I own a large collection of books (Over 1500 in total!) and a good amount of those are
reference books and children’s stories. When I’m struggling, I tend to look through my books
to help inspire me with the creative and imaginative ways that other illustrators have
overcome their challenges. I also have a fair few sketchbooks lying around my home, so I
look back on my old work, or just sit and doodle for a while until something comes to me!
Any tips for first time authors looking to hire an illustrator for their children’s book?
I would personally always recommend paying for a sample illustration. It will help you
understand how your illustrator works (as we all do things a little differently!) and lets you
know if you will be happy to work with them for a few months whilst they work on your
story. It’s important to know if their style meets your vision for your book, and its important
to know that all artwork is bespoke and original for you. You can also judge how adaptable
they are for making changes to their design and to check that you work well together! At the
end of the day, and illustrator doesn’t just draw what your words say, they should add
something to your story and help to define the atmosphere.
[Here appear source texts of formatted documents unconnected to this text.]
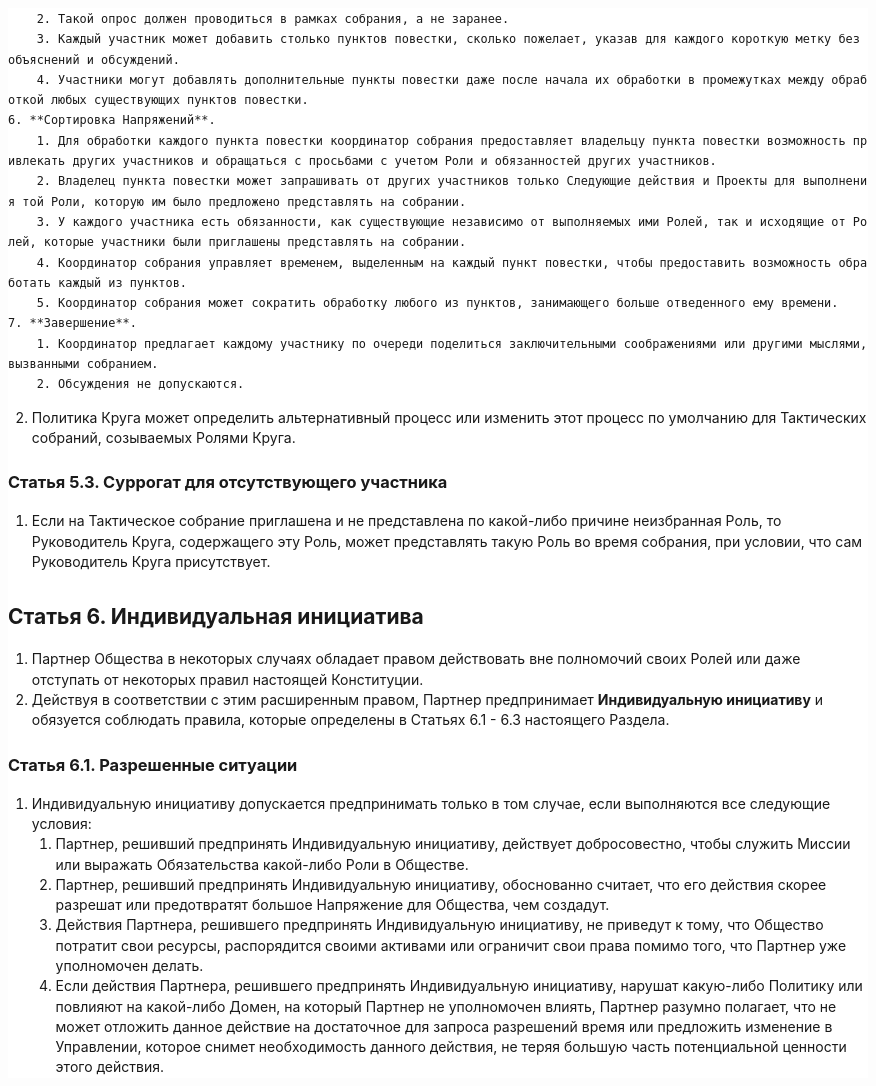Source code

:         2. Такой опрос должен проводиться в рамках собрания, а не заранее.
        3. Каждый участник может добавить столько пунктов повестки, сколько пожелает, указав для каждого короткую метку без объяснений и обсуждений.
        4. Участники могут добавлять дополнительные пункты повестки даже после начала их обработки в промежутках между обработкой любых существующих пунктов повестки.
    6. **Сортировка Напряжений**.
        1. Для обработки каждого пункта повестки координатор собрания предоставляет владельцу пункта повестки возможность привлекать других участников и обращаться с просьбами с учетом Роли и обязанностей других участников.
        2. Владелец пункта повестки может запрашивать от других участников только Следующие действия и Проекты для выполнения той Роли, которую им было предложено представлять на собрании.
        3. У каждого участника есть обязанности, как существующие независимо от выполняемых ими Ролей, так и исходящие от Ролей, которые участники были приглашены представлять на собрании.
        4. Координатор собрания управляет временем, выделенным на каждый пункт повестки, чтобы предоставить возможность обработать каждый из пунктов.
        5. Координатор собрания может сократить обработку любого из пунктов, занимающего больше отведенного ему времени.
    7. **Завершение**.
        1. Координатор предлагает каждому участнику по очереди поделиться заключительными соображениями или другими мыслями, вызванными собранием.
        2. Обсуждения не допускаются.
2. Политика Круга может определить альтернативный процесс или изменить этот процесс по умолчанию для Тактических собраний, созываемых Ролями Круга.

### Статья 5.3. Суррогат для отсутствующего участника
1. Если на Тактическое собрание приглашена и не представлена по какой-либо причине неизбранная Роль, то Руководитель Круга, содержащего эту Роль, может представлять такую Роль во время собрания, при условии, что сам Руководитель Круга присутствует.

## Статья 6.    Индивидуальная инициатива
1. Партнер Общества в некоторых случаях обладает правом действовать вне полномочий своих Ролей или даже отступать от некоторых правил настоящей Конституции.
2. Действуя в соответствии с этим расширенным правом, Партнер предпринимает **Индивидуальную инициативу** и обязуется соблюдать правила, которые определены в Статьях 6.1 - 6.3 настоящего Раздела.

### Статья 6.1. Разрешенные ситуации
1. Индивидуальную инициативу допускается предпринимать только в том случае, если выполняются все следующие условия:
    1. Партнер, решивший предпринять Индивидуальную инициативу, действует добросовестно, чтобы служить Миссии или выражать Обязательства какой-либо Роли в Обществе.
    2. Партнер, решивший предпринять Индивидуальную инициативу, обоснованно считает, что его действия скорее разрешат или предотвратят большое Напряжение для Общества, чем создадут.
    3. Действия Партнера, решившего предпринять Индивидуальную инициативу, не приведут к тому, что Общество потратит свои ресурсы, распорядится своими активами или ограничит свои права помимо того, что Партнер уже уполномочен делать.
    4. Если действия Партнера, решившего предпринять Индивидуальную инициативу, нарушат какую-либо Политику или повлияют на какой-либо Домен, на который Партнер не уполномочен влиять, Партнер разумно полагает, что не может отложить данное действие на достаточное для запроса разрешений время или предложить изменение в Управлении, которое снимет необходимость данного действия, не теряя большую часть потенциальной ценности этого действия.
If you could illustrate for anyone, who would you choose and what are your ambitions for the future? Whilst there are numerous authors that I would be absolutely blown away to work with, I believe that it’s more important that I can relate to the story. Themes of acceptance, love, family and trust are really important to me. I feel that it is important for me to include diverse characters and themes within my artwork so that every child feels like they are represented, that they are important and that we love them for who they are. If I can make just one child in the world feel accepted and that their voice is being heard, then I am an incredibly happy illustrator.